Una disattenzione forse, senz’altro un errore. Non il solo. Né al Giro dei Paesi Baschi, né in altre – tante – corse del World Tour, ossia il circuito di corse più importanti e prestigiose dell’Union cycliste internationale. Sono molti i passaggio assai pericolosi che si possono osservare in quasi tutte le corse.

Se il pericolo zero è irraggiungibile, al pericolo zero si può tendere, si può cercare di avvicinarsi il più possibile, ben consci che le cadute saranno sempre all’ordine del giorno e basta una disattenzione per finire a terra. È successo alla Dwars door Vlaanderen, quando in una strada larghissima, un errore di Wout van Aert ha innescato una caduta che ha mandato lui e altri corridori in ospedale. È accaduto mercoledì al Giro dei Paesi Baschi quando sono caduti in tanti per troppa bagarre in una strada larga che non presentava particolari pericoli. 

Quando ci sono tanti uomini in bicicletta che competono per la vittoria e questi sono molto vicini basta una sbavatura, essere imperfetti per finire sull’asfalto. Va così da sempre. Da qualche anno però va peggio. In gruppo infatti ci sono più corridori, questi hanno mezzi più performanti – le biciclette utilizzate dai corridori sono sempre più veloci e aerodinamiche, anche se i miglioramenti di pneumatici e freni hanno reso queste meno instabili –, preparazioni fisiche migliori e la competizione è aumentata perché non c’è in gioco solo il risultato di una corsa, ma pure quella di un triennio, che può determinare la promozione o la retrocessione di una formazione nel World Tour, ossia permettere una squadra di partecipare di diritto alle corse che contano di più. 

Velocità e competizione sono però anche ciò che sta rendendo il ciclismo di questi anni sempre più affascinante. 

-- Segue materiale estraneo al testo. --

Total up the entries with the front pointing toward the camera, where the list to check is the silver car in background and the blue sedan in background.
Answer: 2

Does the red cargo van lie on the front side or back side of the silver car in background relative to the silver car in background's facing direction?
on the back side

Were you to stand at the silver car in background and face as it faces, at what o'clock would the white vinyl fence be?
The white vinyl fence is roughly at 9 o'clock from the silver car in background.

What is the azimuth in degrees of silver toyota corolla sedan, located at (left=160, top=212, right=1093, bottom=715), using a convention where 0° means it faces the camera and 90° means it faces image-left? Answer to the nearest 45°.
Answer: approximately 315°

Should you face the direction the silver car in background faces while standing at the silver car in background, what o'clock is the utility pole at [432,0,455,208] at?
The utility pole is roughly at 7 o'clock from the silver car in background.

Avanzare soluzioni facili sul tema è un modo pericoloso di banalizzare un tema complesso che non riguarda solo il ciclismo, ma che riguarda soprattutto il tema della mobilità e della sicurezza stradale. Perché i pericoli che osserviamo costantemente guardando le corse ciclistiche sono i pericoli che noi tutti dobbiamo affrontare ogni giorno. E la condizione delle nostre strade non può essere più trascurata, come è stato trascurata più o meno ovunque in questi anni. 

C’è però urgenza, al di là del ragionamento generale sulla condizione delle strade, di un incontro tra corridori, squadre, organizzatori e federazione internazionale per discutere dei problemi di sicurezza in corsa e cercare di trovare una soluzione che punti su persone realmente competenti in materia di sicurezza, analisti capaci di prevenire se non tutti i problemi delle strade, quantomeno quelli più evidenti (e che magari, ma questo è un auspicio, possano rapportarsi anche con le autorità locali). In questo modo il ciclismo potrebbe essere un volano per un miglioramento della sicurezza collettiva.